Your squat itself really isn't too bad at all. There were only two issues I saw, which are linked: your hips shoot up early as you come up, and your torso pitches forward. Fix one and the chances are you fix the other.
The first step I would suggest is working on your overall tightness. Like for the walkout, get really tight from your neck to your toes. That'll make you stable. For me, the simplest way to do that is (from top to bottom):
- pull the bar down into your shoulders (try to bend it) and pull your elbows under the bar. Even if they don't get under the bar, pulling them forward while pulling the bar down will make your upper back nice and tight.

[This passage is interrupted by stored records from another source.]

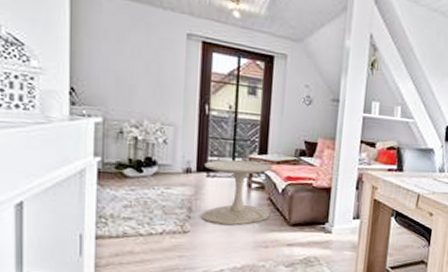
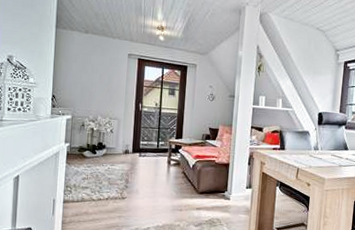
side table: present [202,159,274,226] -> none [135,143,187,193]

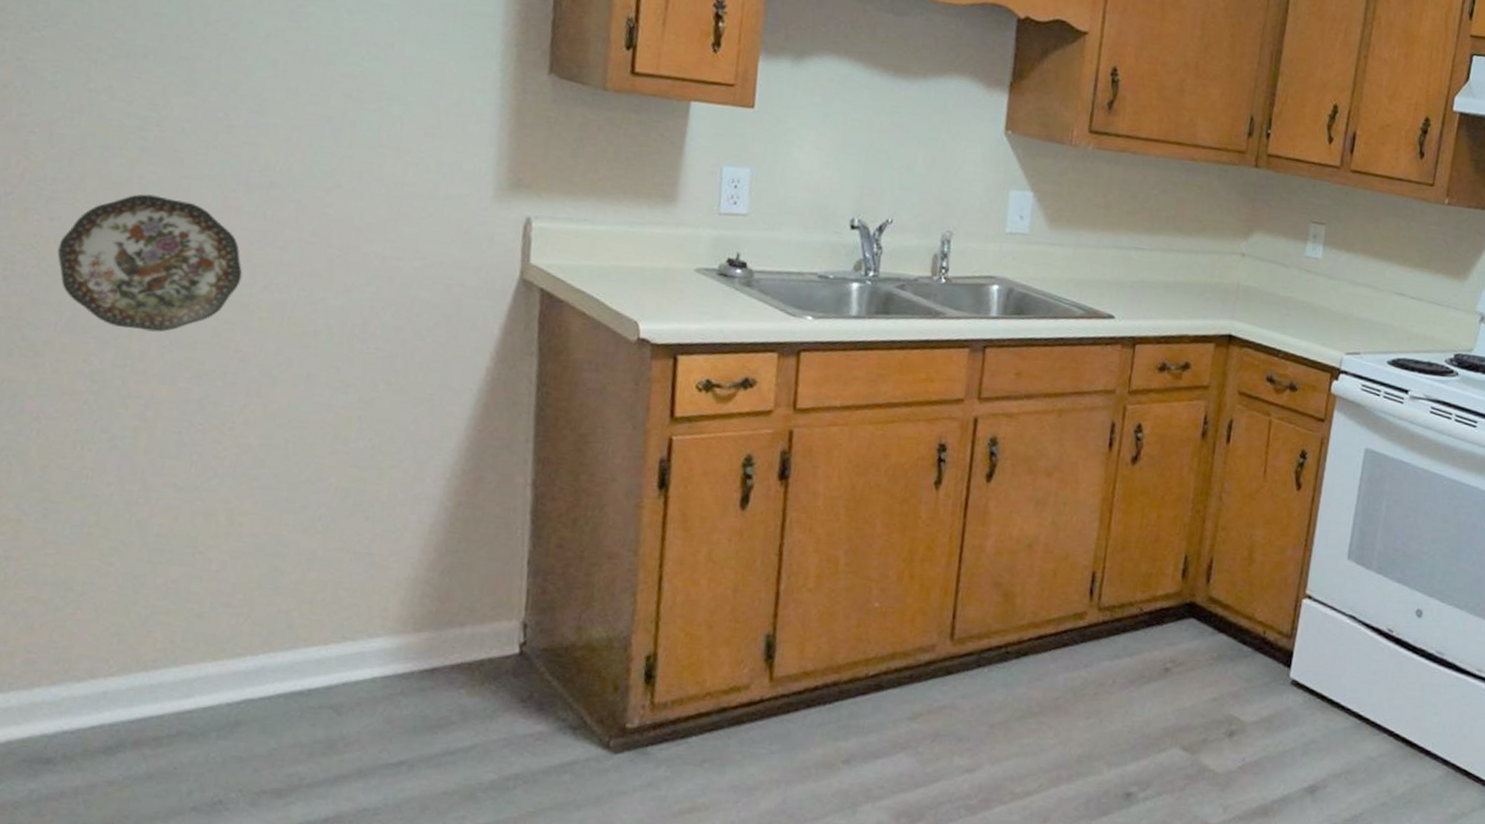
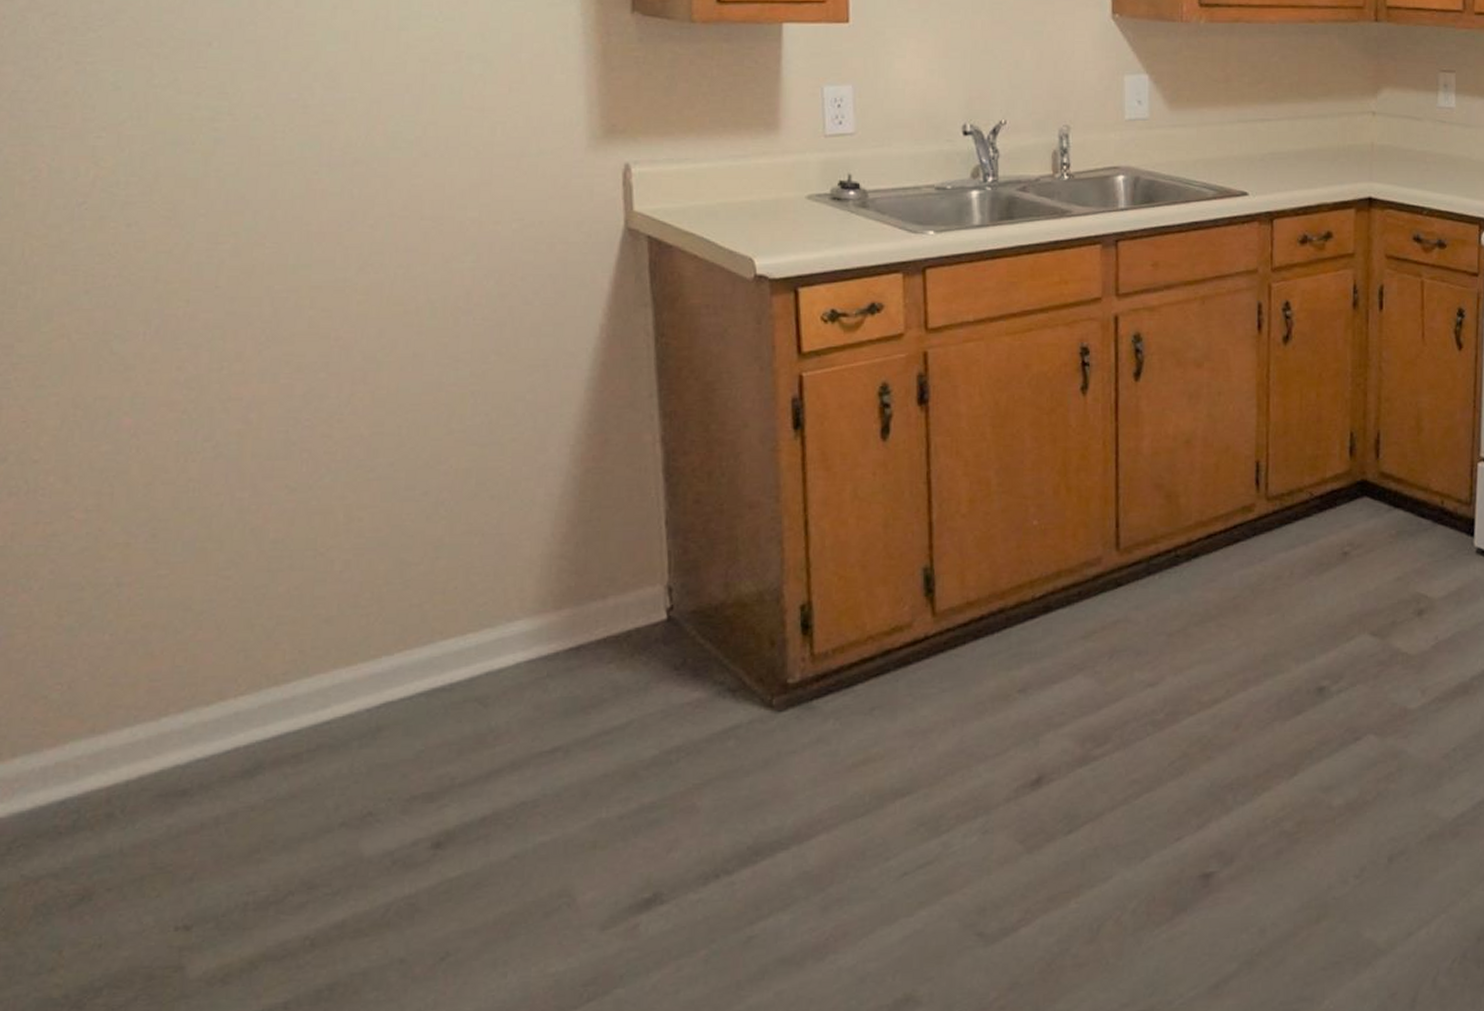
decorative plate: present [57,194,243,332] -> none [138,187,335,329]

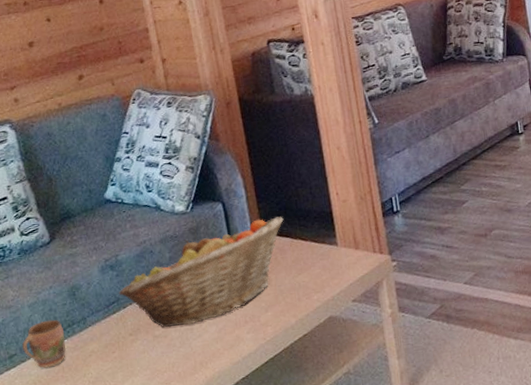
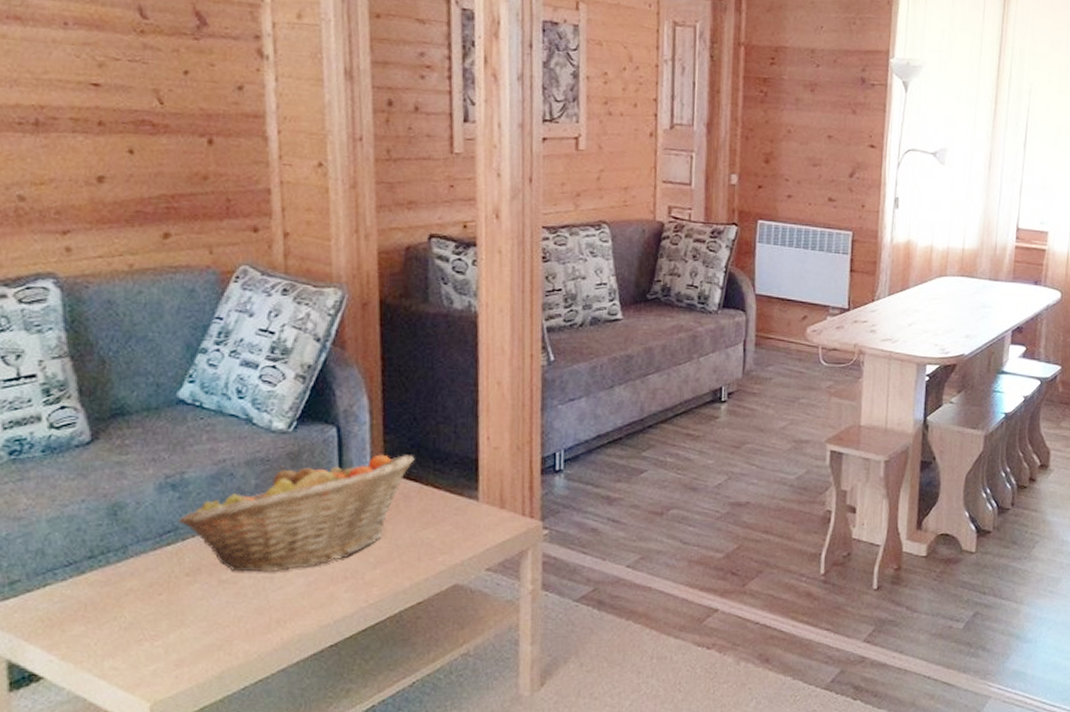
mug: present [21,319,67,368] -> none [29,542,95,603]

- drive your head back into the bar. This is a newer one for me but works a treat. Thanks Reed, he of the 700 lbs squat who gave my that tip.
- squeeze your glutes. You'll immediatelly feel your hips come forward and sit right under the bar. Nice and stable, and your lower back will thank you.
- breathe into your lower back and hold your air. The tension will become very, very apparent. With a belt even more so. Squeeze down on that air.
Hold ALL those points. Drop your butt down and push your knees out. Keep as tight as you can while doing this. The main thing that'll keep you tight once you start moving is pulling the bar into your back, pulling your elbows under it and driving your head into the bar (again, Reed's sage advice to me. It works) while squeezing down on your air. Hit depth and come up head/chest first, pushing your knees out the whole time, and only once you're well and truly out of the hole (in something like a half squat) drive your hips forward.